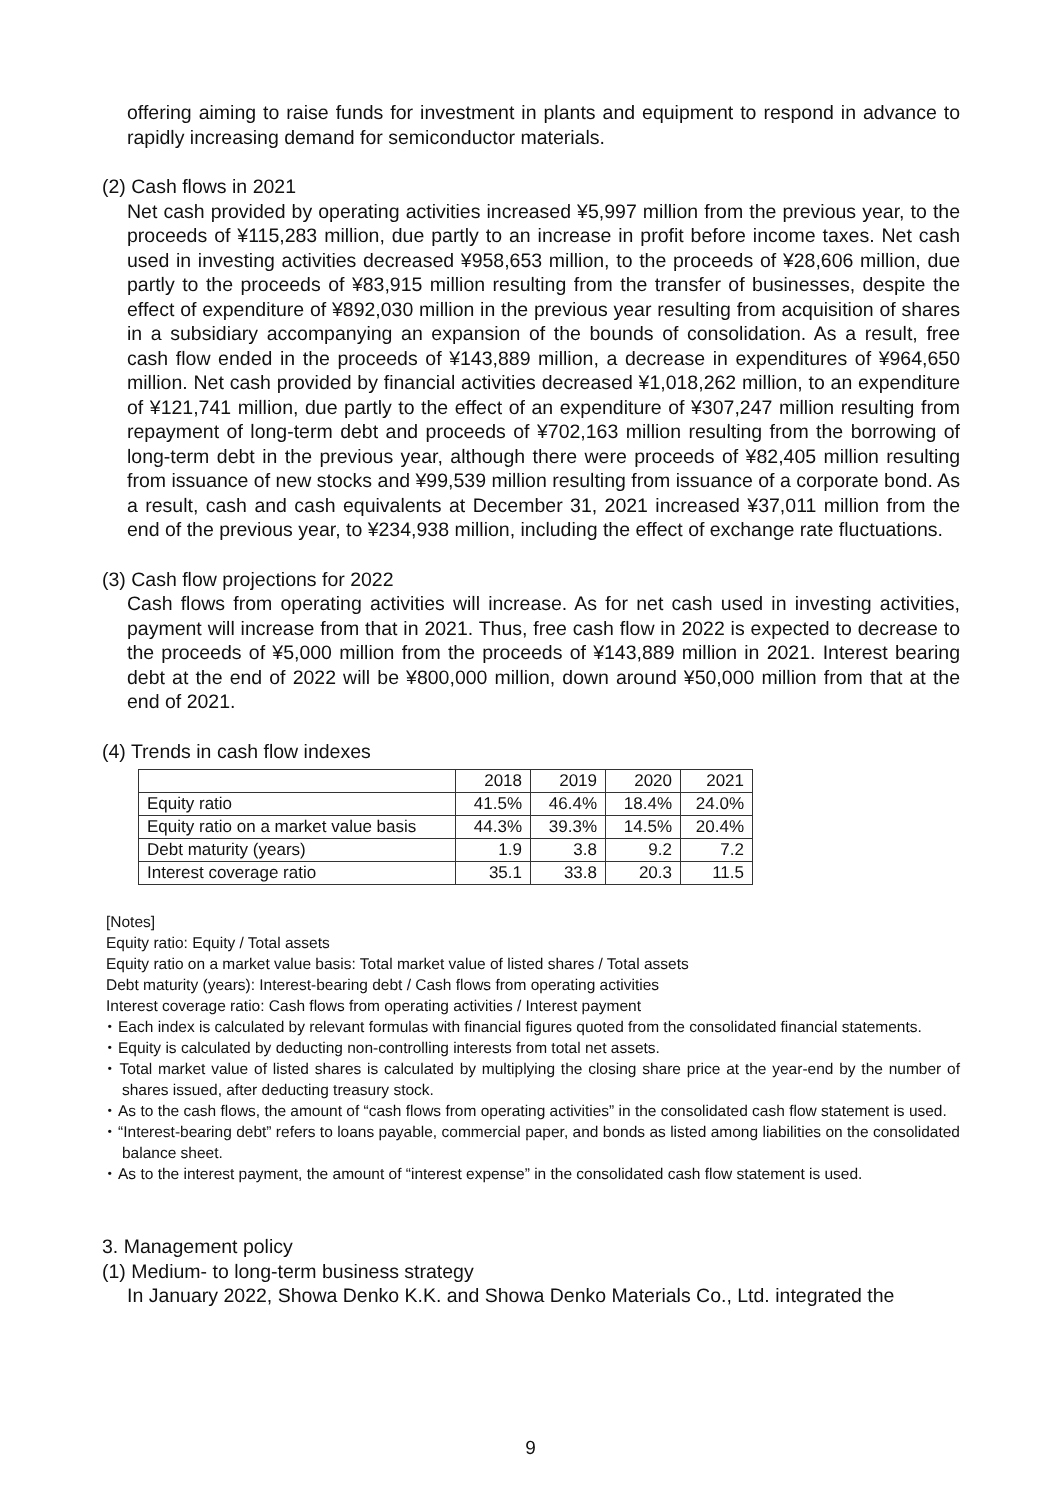offering aiming to raise funds for investment in plants and equipment to respond in advance to rapidly increasing demand for semiconductor materials.
(2) Cash flows in 2021
Net cash provided by operating activities increased ¥5,997 million from the previous year, to the proceeds of ¥115,283 million, due partly to an increase in profit before income taxes. Net cash used in investing activities decreased ¥958,653 million, to the proceeds of ¥28,606 million, due partly to the proceeds of ¥83,915 million resulting from the transfer of businesses, despite the effect of expenditure of ¥892,030 million in the previous year resulting from acquisition of shares in a subsidiary accompanying an expansion of the bounds of consolidation. As a result, free cash flow ended in the proceeds of ¥143,889 million, a decrease in expenditures of ¥964,650 million. Net cash provided by financial activities decreased ¥1,018,262 million, to an expenditure of ¥121,741 million, due partly to the effect of an expenditure of ¥307,247 million resulting from repayment of long-term debt and proceeds of ¥702,163 million resulting from the borrowing of long-term debt in the previous year, although there were proceeds of ¥82,405 million resulting from issuance of new stocks and ¥99,539 million resulting from issuance of a corporate bond. As a result, cash and cash equivalents at December 31, 2021 increased ¥37,011 million from the end of the previous year, to ¥234,938 million, including the effect of exchange rate fluctuations.
(3) Cash flow projections for 2022
Cash flows from operating activities will increase. As for net cash used in investing activities, payment will increase from that in 2021. Thus, free cash flow in 2022 is expected to decrease to the proceeds of ¥5,000 million from the proceeds of ¥143,889 million in 2021. Interest bearing debt at the end of 2022 will be ¥800,000 million, down around ¥50,000 million from that at the end of 2021.
(4) Trends in cash flow indexes
| | 2018 | 2019 | 2020 | 2021 |
| --- | --- | --- | --- | --- |
| Equity ratio | 41.5% | 46.4% | 18.4% | 24.0% |
| Equity ratio on a market value basis | 44.3% | 39.3% | 14.5% | 20.4% |
| Debt maturity (years) | 1.9 | 3.8 | 9.2 | 7.2 |
| Interest coverage ratio | 35.1 | 33.8 | 20.3 | 11.5 |
[Notes]
Equity ratio: Equity / Total assets
Equity ratio on a market value basis: Total market value of listed shares / Total assets
Debt maturity (years): Interest-bearing debt / Cash flows from operating activities
Interest coverage ratio: Cash flows from operating activities / Interest payment
・Each index is calculated by relevant formulas with financial figures quoted from the consolidated financial statements.
・Equity is calculated by deducting non-controlling interests from total net assets.
・Total market value of listed shares is calculated by multiplying the closing share price at the year-end by the number of shares issued, after deducting treasury stock.
・As to the cash flows, the amount of “cash flows from operating activities” in the consolidated cash flow statement is used.
・“Interest-bearing debt” refers to loans payable, commercial paper, and bonds as listed among liabilities on the consolidated balance sheet.
・As to the interest payment, the amount of “interest expense” in the consolidated cash flow statement is used.
3. Management policy
(1) Medium- to long-term business strategy
In January 2022, Showa Denko K.K. and Showa Denko Materials Co., Ltd. integrated the
9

### HOW TO COMPLETE THIS TASK
Could you state how many lines in the listing include the string "calculated"? Only the number is wanted.

### SOLUTION TO THE EXERCISE
3